Delatores disseram em depoimentos que a J&F repassou mais de R$ 40 milhões ao MDB nas eleições de 2014 (Foto: Reprodução)

O MDB velho de guerra está cansado, sem norte. Na Câmara, com bancada reduzida para 34 deputados, a mais inexpressiva da sua história, o partido que já foi liderado por Ulysses Guimarães sofre crise de identidade. É que os novos deputados eleitos em 2018 não querem saber das velhas lideranças, representadas pelo seu atual presidente nacional, Romero Jucá. Nem mesmo as cumprimenta. O partido não tem nem mesmo interessados em assumir sua presidência. A informação é da Coluna Cláudio Humberto, do Diário do Poder.

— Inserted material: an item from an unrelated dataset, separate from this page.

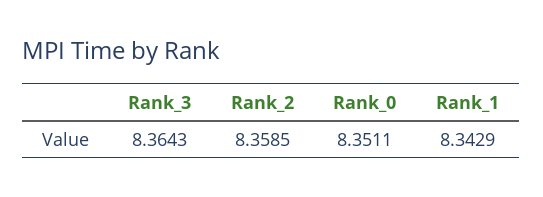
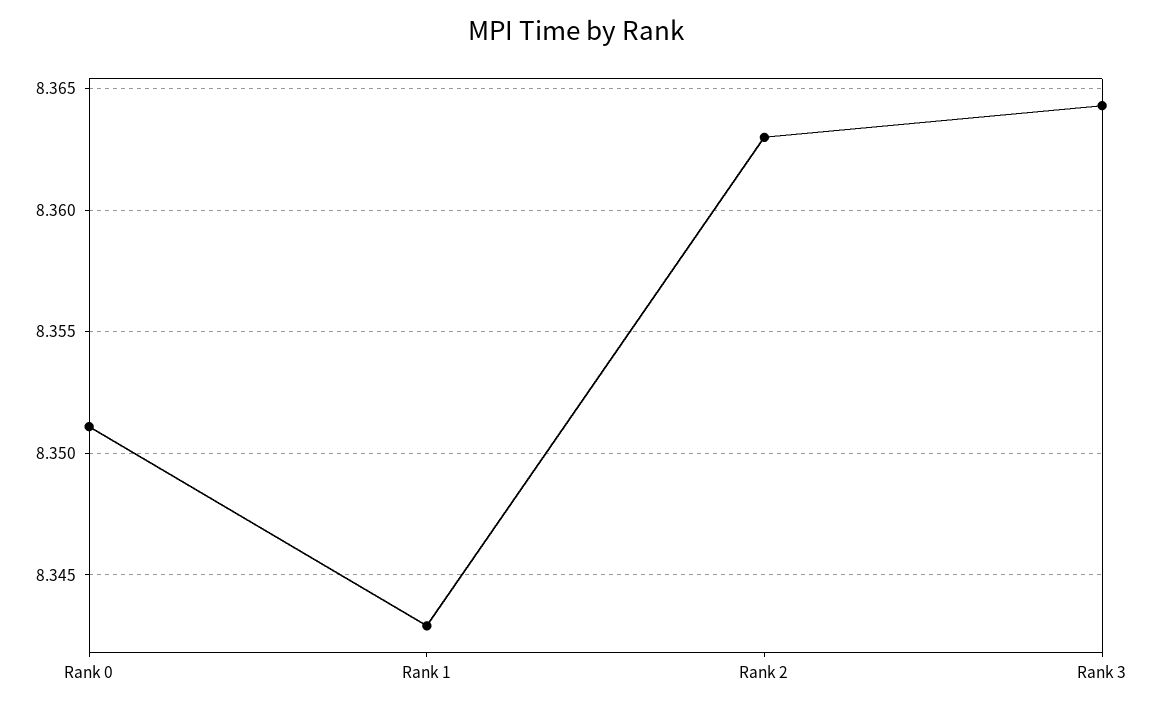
Rank_2: 8.3585 -> 8.363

Perdidos, os antigos do MDB não sabem nem mesmo a quem se dirigir. Não há líderes que se destaquem, entre os novos do MDB.

Para entender o que acontece, Jucá se reuniu antigas lideranças do velho MDB, como Moreira Franco, mas ninguém sabe o que fazer.

O governador Ibaneis Rocha (DF) aceitaria presidir o partido, mas o estatuto veda essa função aos que ocupam cargos no Poder Executivo.

A cúpula do MDB apelou ao ex-presidente Michel Temer para assumir o comando do partido. Ele recusou: afastou-se da política para sempre.